Le paysage politique marocain est complexe, et les potentiels successeurs d’Akhannouch se distinguent par des profils variés. Parmi eux, certains affichent une solide base de soutien et des moyens considérables, mais leur charisme ou leur capacité à rallier au-delà de leur cercle pourrait être questionnée. À l’inverse, d’autres possèdent une stature politique indéniable et une grande légitimité, mais peinent parfois à mobiliser un électorat suffisant pour traduire cette reconnaissance en voix concrètes.

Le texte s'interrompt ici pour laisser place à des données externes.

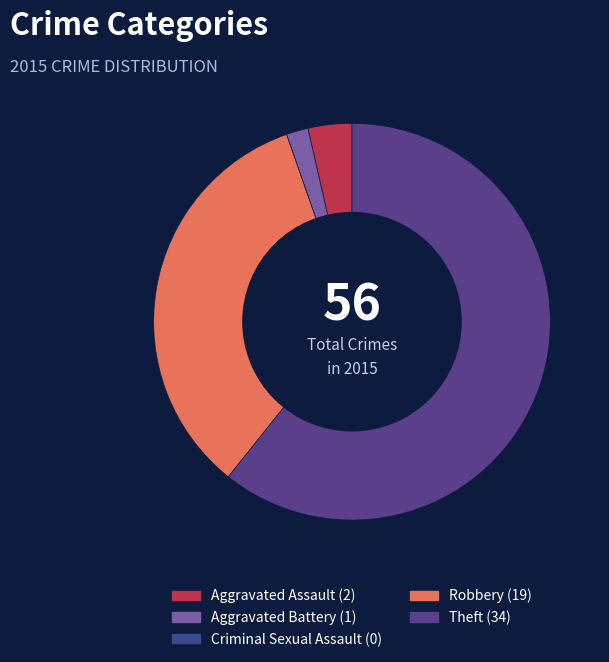

Is it true that Theft is 50% of the pie?

False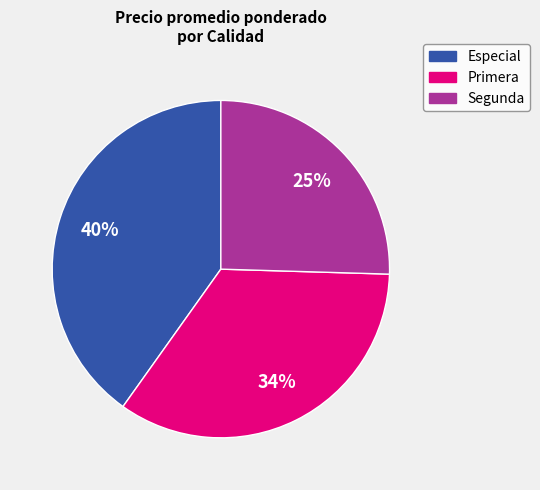

To the nearest percent, what portion does Primera represent?

34%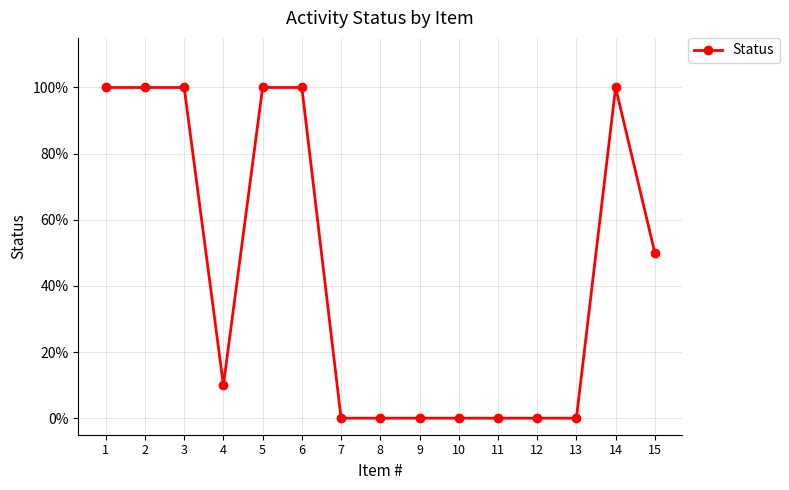

Does the chart have visible grid lines?

Yes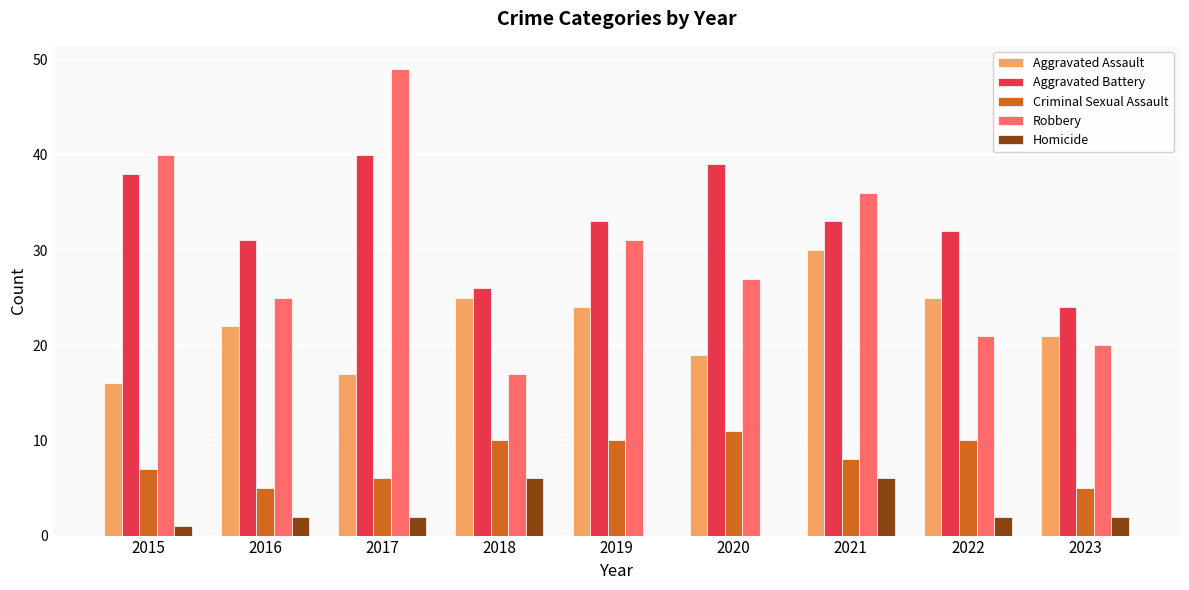

The value of Aggravated Battery at 2022 is 32. True or false?

True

Plusieurs noms circulent avec insistance dans les cercles décisionnels et l’opinion publique. On observe notamment la présence de figures telles que Mostafa Terrab, Nizar Baraka, Abdelouafi Laftit, Younes Sekkouri, Nadia Fettah Alaoui et Fouzi Lekjaâ. Ces personnalités, dont les parcours sont suivis de près, représentent différentes facettes de l’échiquier politique et économique marocain, chacune apportant une expertise et une vision qui pourraient façonner l’avenir du gouvernement.

Les deux années à venir seront déterminantes pour ces prétendants, qui devront affiner leurs stratégies, consolider leurs alliances et convaincre les électeurs de leur capacité à diriger le Maroc vers de nouveaux horizons.

Autour d’Aziz Akhannouch (au premier plan), l’actuel chef du gouvernement marocain, des personnalités susceptibles de lui succéder en septembre 2026. De g. à dr. : Mostafa Terrab, Nizar Baraka, Abdelouafi Laftit, Younes Sekkouri, Nadia Fettah Alaoui et Fouzi Lekjaâ.